## TEXT PASSAGE
2007-2008 Season Performers
Hailed as "a golden soprano" by the New York Times, Jolle Greenleaf has established herself as a leading specialist in repertoire from the 17th and 18th centuries. She has worked with illustrious period instrument conductors such as Martin Gester, Bernard LaBadie, Ton Koopman, Eric Milnes, Andrew Parrott, John Scott, and Jeannette Sorrell. In September 2005, she made her debut at Carnegie's Zankel Hall with Ton Koopman performing Bach's Trauerode. She is frequently heard in baroque masterworks including J.S. Bach's B Minor Mass, Christmas and Easter Oratorio, Magnificat and St. John Passion, John Blow's Venus and Adonis, Charpentier's Magnificat and Mass for 8 Voices, Handel's Jephtha and Messiah, Mozart's Vespers and Coronation Mass, Monteverdi's Vespers of 1610, Purcell's King Arthur and Fairy Queen and with many ensembles and orchestras such as Apollo's Fire, Concert Royale, Folger Consort, Harvard Collegium, New York Collegium, Parthenia, and Vox Vocal Ensemble. Known for her expressiveness on stage, she is often engaged as a recitalist and has performed a variety of roles including Belinda in Purcell's Dido and Aeneas, Amour and Céphise in Rameau's Pygmalion, Licori in Vivaldi's La Fida Ninfa, and the title role in Cavalli's La Calisto. The 2007–2008 season highlights include performances of J.S. Bach's St. Matthew Passion and Jauchzet Gott, Mozart's Regina Coeli and Exsultate Jubilate, a program of Buxtehude, Bach and Handel at St. Thomas Church under John Scott, and recitals in Denver and New York. Ms. Greenleaf is the voice teacher to the boys of St. Thomas Choir in New York City.

## RECORDS SUPPLIED
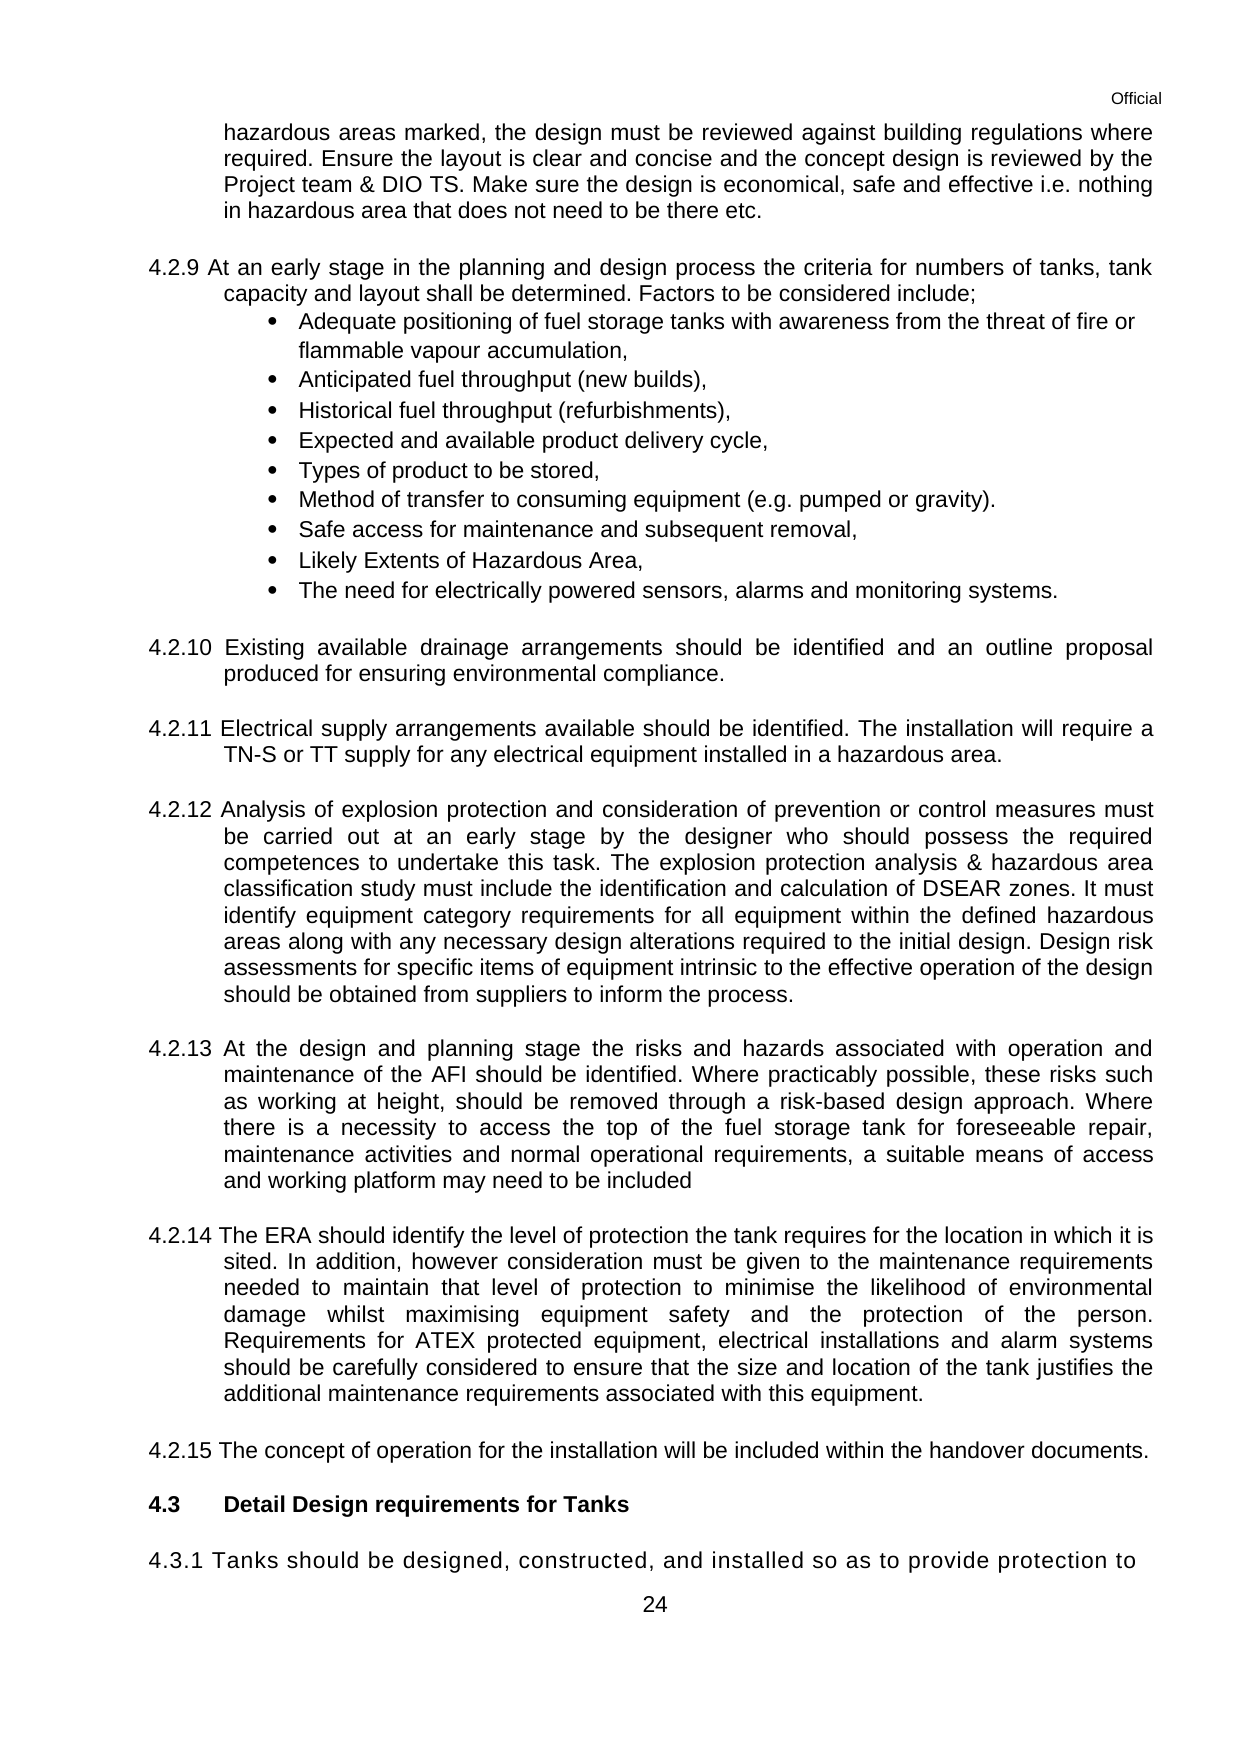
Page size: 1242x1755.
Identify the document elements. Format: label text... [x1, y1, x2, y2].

list Expected and available product delivery cycle, [268, 426, 1162, 454]
text 4.2.9 At an early stage in the planning and design process the criteria for numbers of tanks, tank capacity and layout shall be determined. Factors to be considered include; [148, 255, 1154, 307]
text 4.2.11 Electrical supply arrangements available should be identified. The installation will require a TN-S or TT supply for any electrical equipment installed in a hazardous area. [148, 715, 1154, 768]
list Safe access for maintenance and subsequent removal, [268, 515, 1162, 543]
list The need for electrically powered sensors, alarms and monitoring systems. [268, 576, 1162, 604]
text 4.2.15 The concept of operation for the installation will be included within the handover documents. [148, 1438, 1162, 1464]
list Anticipated fuel throughput (new builds), [268, 365, 1162, 393]
text 4.2.13 At the design and planning stage the risks and hazards associated with operation and maintenance of the AFI should be identified. Where practicably possible, these risks such as working at height, should be removed through a risk-based design approach. Where there is a necessity to access the top of the fuel storage tank for foreseeable repair, maintenance activities and normal operational requirements, a suitable means of access and working platform may need to be included [148, 1035, 1154, 1194]
list Types of product to be stored, [268, 456, 1162, 484]
text 4.3.1 Tanks should be designed, constructed, and installed so as to provide protection to [148, 1547, 1162, 1573]
text 4.3 Detail Design requirements for Tanks [148, 1492, 1162, 1518]
list Adequate positioning of fuel storage tanks with awareness from the threat of fire or flammable vapour accumulation, [268, 307, 1139, 364]
list Method of transfer to consuming equipment (e.g. pumped or gravity). [268, 485, 1162, 513]
text 4.2.10 Existing available drainage arrangements should be identified and an outline proposal produced for ensuring environmental compliance. [148, 634, 1154, 687]
text 24 [148, 1592, 1162, 1618]
list Historical fuel throughput (refurbishments), [268, 396, 1162, 424]
list Likely Extents of Hazardous Area, [268, 546, 1162, 574]
text 4.2.14 The ERA should identify the level of protection the tank requires for the location in which it is sited. In addition, however consideration must be given to the maintenance requirements needed to maintain that level of protection to minimise the likelihood of environmental damage whilst maximising equipment safety and the protection of the person. Requirements for ATEX protected equipment, electrical installations and alarm systems should be carefully considered to ensure that the size and location of the tank justifies the additional maintenance requirements associated with this equipment. [148, 1222, 1154, 1407]
text hazardous areas marked, the design must be reviewed against building regulations where required. Ensure the layout is clear and concise and the concept design is reviewed by the Project team & DIO TS. Make sure the design is economical, safe and effective i.e. nothing in hazardous area that does not need to be there etc. [223, 120, 1154, 223]
text 4.2.12 Analysis of explosion protection and consideration of prevention or control measures must be carried out at an early stage by the designer who should possess the required competences to undertake this task. The explosion protection analysis & hazardous area classification study must include the identification and calculation of DSEAR zones. It must identify equipment category requirements for all equipment within the defined hazardous areas along with any necessary design alterations required to the initial design. Design risk assessments for specific items of equipment intrinsic to the effective operation of the design should be obtained from suppliers to inform the process. [148, 797, 1154, 1007]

## OBJECTIVE 1
In the performer biography, at which venue did Jolle Greenleaf make her debut in September 2005?
## OBJECTIVE 2
Lay out the lines of the entries, from the first line of the entries to the line containing "Identify the document", as a JSON list of strings, one string per line. Skip blank lines and leave out the pictures.

## CORRECT OUTPUT 1
Carnegie's Zankel Hall

## CORRECT OUTPUT 2
[
  "Page size: 1242x1755.",
  "Identify the document elements. Format: label text... [x1, y1, x2, y2]."
]